Do what thou wilt shall be the whole of the Law.
The imminently interesting and informing Tom Rowsell of Survive the Jive, a video-essay channel that focuses on reconstructing the religion of Proto Indo-European civilization and how it survived in its diaspora, gave a talk on Transhumanism at the PAGAN FUTURES conference in London in the summer of 2022. His message as a whole was to be wary of the motives, goals and methods of the secular religion’s pursuit of hollow immortality. He asserts that in defiance of this movement there has been a rise in its polar opposite, religiously as well as politically, in the form of a revival of rigorous pursuit of ritual and lifestyle observation of the old ways, (Germanic) Paganism namely. But what I wish surprised me was this line around 5 minutes in:
The decentralized, protean and whimsically syncretic nature of new age neopaganisms makes defining their theological tenets a rather futile endeavour. However, Neoplatonists and reconstructionist forms of paganism like German religion absolutely do care about theology and cannot be represented like new age pagans as operating without religious authorities, theology or religious texts. Do what thou wilt shall not be the whole of the law, [sic] nor even part of it, as far as we’re concerned.
This cheap shot at Thelema and Aleister Crowley undermines his very point. Thelema has religious authorities, theology and religious texts, and while Thelema may be a new religion it is really only such in that it is an old word, Thelema, being defined in a new context, the New Aeon, by a new authority, Aleister Crowley, and if there’s any ambiguity about its theology, values or necessity it is not due to a lack of texts but perhaps because of an excess. Crowley left us with a few hundred pages of “Holy Books” considered to be of religious authority beyond himself and exponentially more volumes that elaborate and celebrate the message.
The blame for the decreasing popularity of Thelema and understanding of Aleister Crowley lies upon the shoulders of those who have purported to continue his work since his death. I’ve gone on in numerous places about how OTO has been compromised by American leftists who put conformity to secular messaging ahead of fraternity, theology and even their own oaths, and A∴A∴ has published very little over the previous half century to promulgate Thelema beyond the initiatory interests of its aspirants. But to delimit one’s understanding of a religion to the vanities of its vocal tourists is a disservice to its real spirit and yet explicated theology. Just as he feels the need to draw a distinction between earnest pagans such as himself and the new agers who put on puppet shows with his gods, so too must ardent Thelemites disavow e-girls and prog trogs that purport to speak for Aleister Crowley or who, much worse, attempt to deconstruct Thelema, which is a fancy way of saying destroy.

_SOURCE DATA_.
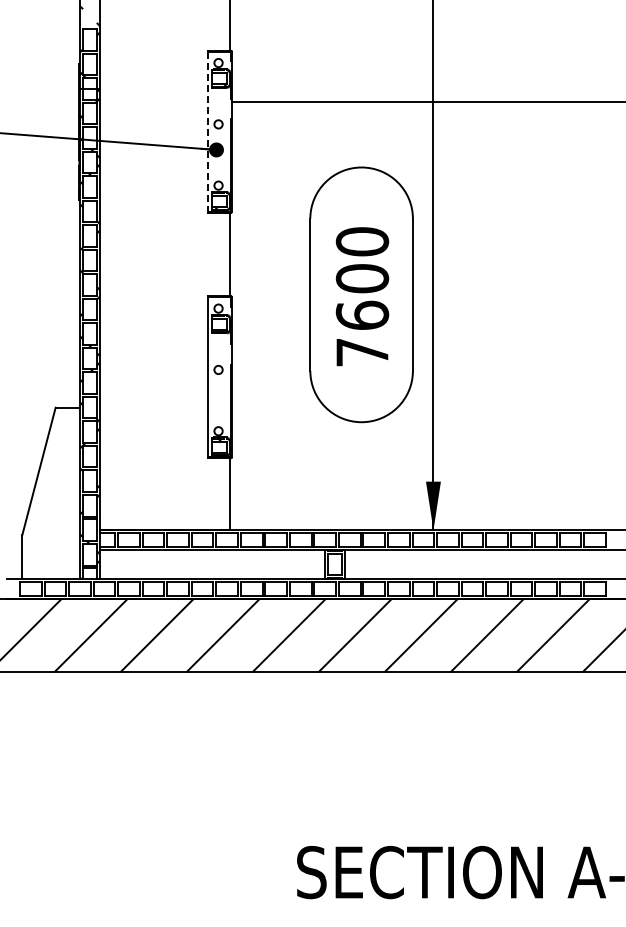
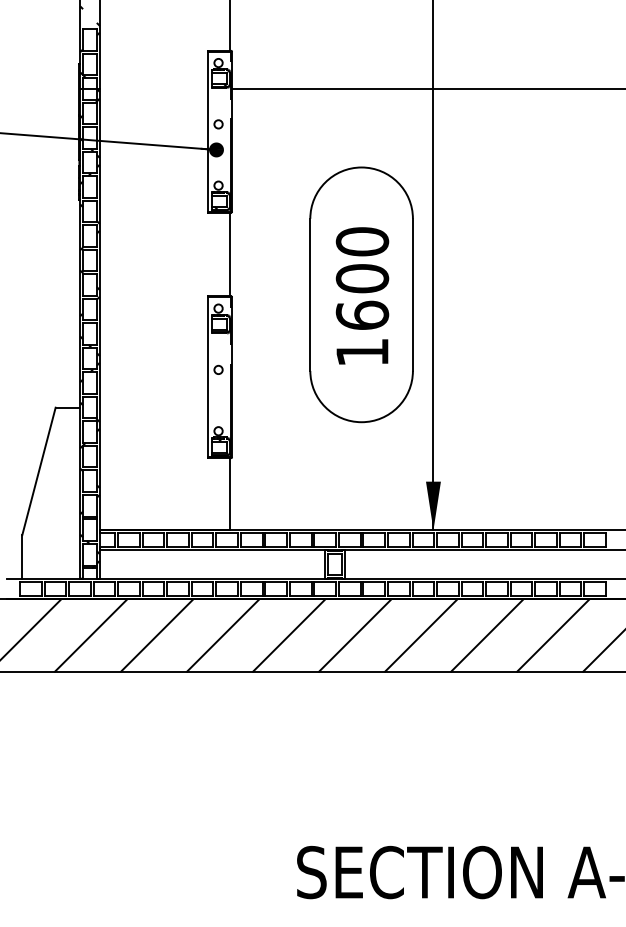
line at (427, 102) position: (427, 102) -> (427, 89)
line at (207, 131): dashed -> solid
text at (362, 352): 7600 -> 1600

_LIST OF TASKS_.
**1.** Quote the stretch of the Thelema essay from "This cheap shot" through "celebrate the message.".
**2.** Decide whether each statement agrees with the Thelema essay, answering yes or no and quoting the words that decide it.
(a) Rowsell gave his talk at a conference in London in the summer of 2022.
(b) Beyond the "Holy Books," Crowley left only a few volumes elaborating his message.
(c) A∴A∴ has published widely over the previous half century.
**3.** Answer these questions from the Thelema essay.
(a) Around how far into the talk does the quoted line come?
(b) In what new context is the old word Thelema being defined?
(c) Who does the writer say has compromised OTO?

_EXERCISE SOLUTIONS_.
**1.**
This cheap shot at Thelema and Aleister Crowley undermines his very point. Thelema has religious authorities, theology and religious texts, and while Thelema may be a new religion it is really only such in that it is an old word, Thelema, being defined in a new context, the New Aeon, by a new authority, Aleister Crowley, and if there’s any ambiguity about its theology, values or necessity it is not due to a lack of texts but perhaps because of an excess. Crowley left us with a few hundred pages of “Holy Books” considered to be of religious authority beyond himself and exponentially more volumes that elaborate and celebrate the message.

**2.**
(a) Yes: "gave a talk on Transhumanism at the PAGAN FUTURES conference in London in the summer of 2022"
(b) No: "exponentially more volumes that elaborate and celebrate the message"
(c) No: "A∴A∴ has published very little over the previous half century"

**3.**
(a) Around 5 minutes in.
(b) The New Aeon.
(c) American leftists who put conformity to secular messaging ahead of fraternity, theology and even their own oaths.